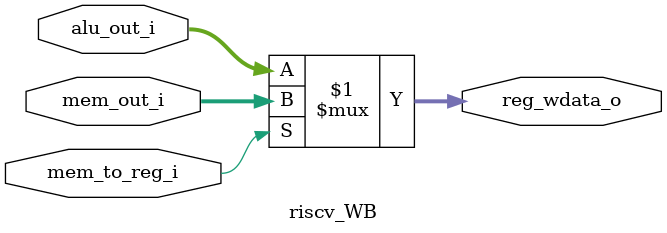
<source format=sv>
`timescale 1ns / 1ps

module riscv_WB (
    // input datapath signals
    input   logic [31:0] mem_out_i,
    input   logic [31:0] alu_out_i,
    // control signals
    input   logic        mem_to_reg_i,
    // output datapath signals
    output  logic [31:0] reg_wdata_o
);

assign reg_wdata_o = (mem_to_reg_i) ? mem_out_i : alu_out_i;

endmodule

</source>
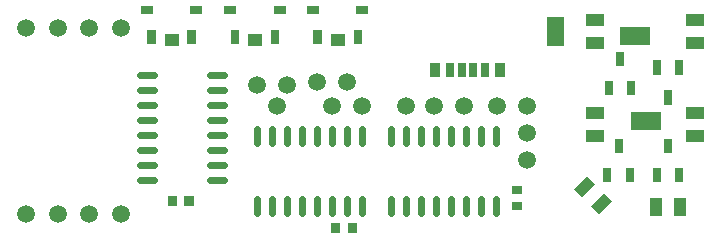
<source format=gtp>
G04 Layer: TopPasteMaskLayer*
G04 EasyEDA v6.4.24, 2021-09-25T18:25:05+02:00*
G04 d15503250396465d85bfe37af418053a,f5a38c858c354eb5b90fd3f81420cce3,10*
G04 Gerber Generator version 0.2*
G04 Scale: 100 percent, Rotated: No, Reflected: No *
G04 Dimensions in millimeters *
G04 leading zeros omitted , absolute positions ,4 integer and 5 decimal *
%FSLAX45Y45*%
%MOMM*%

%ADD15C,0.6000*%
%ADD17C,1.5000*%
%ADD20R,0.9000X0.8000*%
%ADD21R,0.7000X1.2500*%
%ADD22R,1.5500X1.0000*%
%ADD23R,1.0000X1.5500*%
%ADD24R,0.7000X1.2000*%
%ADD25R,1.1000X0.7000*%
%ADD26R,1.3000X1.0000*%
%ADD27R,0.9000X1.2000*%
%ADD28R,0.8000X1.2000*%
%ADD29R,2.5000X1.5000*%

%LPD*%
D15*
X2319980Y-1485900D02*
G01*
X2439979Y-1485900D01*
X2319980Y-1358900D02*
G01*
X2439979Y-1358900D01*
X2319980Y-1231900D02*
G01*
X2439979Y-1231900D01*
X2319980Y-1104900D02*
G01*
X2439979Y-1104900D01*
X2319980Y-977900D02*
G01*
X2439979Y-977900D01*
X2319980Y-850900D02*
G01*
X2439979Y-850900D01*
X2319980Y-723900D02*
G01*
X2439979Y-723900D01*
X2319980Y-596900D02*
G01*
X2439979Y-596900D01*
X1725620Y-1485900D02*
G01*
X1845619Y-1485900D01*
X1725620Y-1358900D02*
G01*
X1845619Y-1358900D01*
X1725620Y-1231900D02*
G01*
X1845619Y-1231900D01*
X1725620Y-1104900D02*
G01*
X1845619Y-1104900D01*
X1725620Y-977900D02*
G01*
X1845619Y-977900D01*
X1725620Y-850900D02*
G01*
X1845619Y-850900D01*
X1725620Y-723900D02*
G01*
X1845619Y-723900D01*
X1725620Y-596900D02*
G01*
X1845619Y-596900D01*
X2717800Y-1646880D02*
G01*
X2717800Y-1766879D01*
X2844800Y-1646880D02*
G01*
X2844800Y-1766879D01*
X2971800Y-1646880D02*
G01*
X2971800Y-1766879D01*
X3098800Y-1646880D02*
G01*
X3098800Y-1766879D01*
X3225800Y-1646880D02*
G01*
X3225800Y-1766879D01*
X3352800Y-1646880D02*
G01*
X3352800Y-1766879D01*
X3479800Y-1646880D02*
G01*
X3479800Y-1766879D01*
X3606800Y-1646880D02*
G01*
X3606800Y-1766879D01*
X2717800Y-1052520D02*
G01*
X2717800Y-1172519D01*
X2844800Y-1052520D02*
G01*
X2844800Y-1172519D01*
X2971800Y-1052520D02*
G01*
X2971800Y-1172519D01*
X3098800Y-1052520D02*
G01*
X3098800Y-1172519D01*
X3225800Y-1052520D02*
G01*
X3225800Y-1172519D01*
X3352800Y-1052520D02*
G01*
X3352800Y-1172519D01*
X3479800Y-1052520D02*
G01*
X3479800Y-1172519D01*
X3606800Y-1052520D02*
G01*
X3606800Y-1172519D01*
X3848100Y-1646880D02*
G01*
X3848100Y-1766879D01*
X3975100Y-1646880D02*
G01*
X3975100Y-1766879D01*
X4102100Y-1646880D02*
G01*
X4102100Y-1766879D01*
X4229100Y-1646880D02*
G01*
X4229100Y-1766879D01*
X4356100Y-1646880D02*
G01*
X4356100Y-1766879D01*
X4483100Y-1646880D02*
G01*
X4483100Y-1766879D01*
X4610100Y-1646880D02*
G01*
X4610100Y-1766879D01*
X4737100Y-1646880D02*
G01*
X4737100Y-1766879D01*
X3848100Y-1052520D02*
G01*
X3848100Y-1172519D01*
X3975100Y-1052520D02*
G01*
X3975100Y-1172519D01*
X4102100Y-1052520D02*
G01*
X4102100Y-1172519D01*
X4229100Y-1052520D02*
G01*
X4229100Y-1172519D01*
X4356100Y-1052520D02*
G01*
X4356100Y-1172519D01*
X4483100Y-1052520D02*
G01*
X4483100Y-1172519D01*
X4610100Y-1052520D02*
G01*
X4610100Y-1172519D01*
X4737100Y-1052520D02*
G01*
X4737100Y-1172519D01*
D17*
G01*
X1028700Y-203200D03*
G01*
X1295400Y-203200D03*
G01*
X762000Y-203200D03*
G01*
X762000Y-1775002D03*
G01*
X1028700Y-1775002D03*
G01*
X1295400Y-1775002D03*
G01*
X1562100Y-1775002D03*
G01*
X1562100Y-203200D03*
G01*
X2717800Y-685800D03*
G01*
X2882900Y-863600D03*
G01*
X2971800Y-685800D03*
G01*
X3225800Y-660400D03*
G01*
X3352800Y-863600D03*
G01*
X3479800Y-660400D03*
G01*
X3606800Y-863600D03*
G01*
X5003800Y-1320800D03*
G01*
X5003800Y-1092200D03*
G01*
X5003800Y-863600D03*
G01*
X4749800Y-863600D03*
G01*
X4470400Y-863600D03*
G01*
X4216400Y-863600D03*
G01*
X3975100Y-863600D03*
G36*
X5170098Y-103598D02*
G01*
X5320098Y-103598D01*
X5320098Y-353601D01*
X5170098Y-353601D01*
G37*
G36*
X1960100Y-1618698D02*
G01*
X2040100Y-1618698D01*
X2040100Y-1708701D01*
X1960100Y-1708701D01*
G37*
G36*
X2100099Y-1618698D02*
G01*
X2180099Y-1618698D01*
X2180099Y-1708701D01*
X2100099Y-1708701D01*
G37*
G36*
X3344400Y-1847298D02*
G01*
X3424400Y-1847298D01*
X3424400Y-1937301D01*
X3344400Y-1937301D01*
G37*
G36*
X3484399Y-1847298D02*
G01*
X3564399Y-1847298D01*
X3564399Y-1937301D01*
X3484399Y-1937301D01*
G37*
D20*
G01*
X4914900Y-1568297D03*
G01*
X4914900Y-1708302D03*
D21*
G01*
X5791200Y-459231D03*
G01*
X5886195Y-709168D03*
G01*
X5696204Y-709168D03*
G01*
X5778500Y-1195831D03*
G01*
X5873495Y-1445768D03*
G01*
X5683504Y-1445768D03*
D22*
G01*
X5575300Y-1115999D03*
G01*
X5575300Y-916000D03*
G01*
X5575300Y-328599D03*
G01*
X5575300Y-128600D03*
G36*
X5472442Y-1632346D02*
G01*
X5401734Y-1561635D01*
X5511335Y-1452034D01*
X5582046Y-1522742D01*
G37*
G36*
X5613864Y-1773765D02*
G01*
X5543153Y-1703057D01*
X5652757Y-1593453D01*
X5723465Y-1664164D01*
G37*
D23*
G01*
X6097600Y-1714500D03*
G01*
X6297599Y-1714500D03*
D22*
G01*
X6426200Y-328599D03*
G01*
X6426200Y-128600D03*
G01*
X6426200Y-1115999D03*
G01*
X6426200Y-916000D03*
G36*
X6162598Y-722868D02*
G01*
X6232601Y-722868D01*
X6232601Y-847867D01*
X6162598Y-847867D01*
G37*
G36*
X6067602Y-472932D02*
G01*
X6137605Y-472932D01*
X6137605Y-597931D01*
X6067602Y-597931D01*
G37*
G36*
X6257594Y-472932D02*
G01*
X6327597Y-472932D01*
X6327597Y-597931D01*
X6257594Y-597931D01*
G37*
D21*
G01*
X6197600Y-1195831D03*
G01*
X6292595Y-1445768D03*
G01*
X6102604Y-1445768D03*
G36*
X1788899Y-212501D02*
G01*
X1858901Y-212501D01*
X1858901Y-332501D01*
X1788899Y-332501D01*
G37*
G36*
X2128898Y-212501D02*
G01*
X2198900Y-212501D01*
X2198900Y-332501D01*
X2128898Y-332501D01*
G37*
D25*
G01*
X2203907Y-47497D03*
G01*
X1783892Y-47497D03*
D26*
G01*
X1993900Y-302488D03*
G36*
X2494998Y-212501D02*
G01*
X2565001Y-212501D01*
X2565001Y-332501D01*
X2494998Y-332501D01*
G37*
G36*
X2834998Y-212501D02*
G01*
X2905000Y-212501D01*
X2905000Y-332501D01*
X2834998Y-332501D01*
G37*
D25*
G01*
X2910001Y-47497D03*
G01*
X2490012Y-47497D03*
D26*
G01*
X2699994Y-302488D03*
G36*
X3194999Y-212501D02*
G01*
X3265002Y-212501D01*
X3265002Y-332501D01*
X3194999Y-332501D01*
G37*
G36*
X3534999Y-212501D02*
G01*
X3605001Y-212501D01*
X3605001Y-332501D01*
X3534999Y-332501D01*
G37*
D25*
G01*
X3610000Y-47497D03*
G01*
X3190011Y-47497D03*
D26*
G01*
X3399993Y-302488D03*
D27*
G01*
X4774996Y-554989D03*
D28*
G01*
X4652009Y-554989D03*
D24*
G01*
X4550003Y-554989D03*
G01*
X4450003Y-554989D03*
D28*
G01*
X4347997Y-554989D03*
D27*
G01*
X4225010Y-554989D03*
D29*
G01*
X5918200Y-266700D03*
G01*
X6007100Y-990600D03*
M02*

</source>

+++

Reproduce, unchanged, the line containing "X3399993Y-302488D03*" and each line after it through the end of the listing above, and nothing else.

» **Result**
X3399993Y-302488D03*
D27*
G01*
X4774996Y-554989D03*
D28*
G01*
X4652009Y-554989D03*
D24*
G01*
X4550003Y-554989D03*
G01*
X4450003Y-554989D03*
D28*
G01*
X4347997Y-554989D03*
D27*
G01*
X4225010Y-554989D03*
D29*
G01*
X5918200Y-266700D03*
G01*
X6007100Y-990600D03*
M02*

</source>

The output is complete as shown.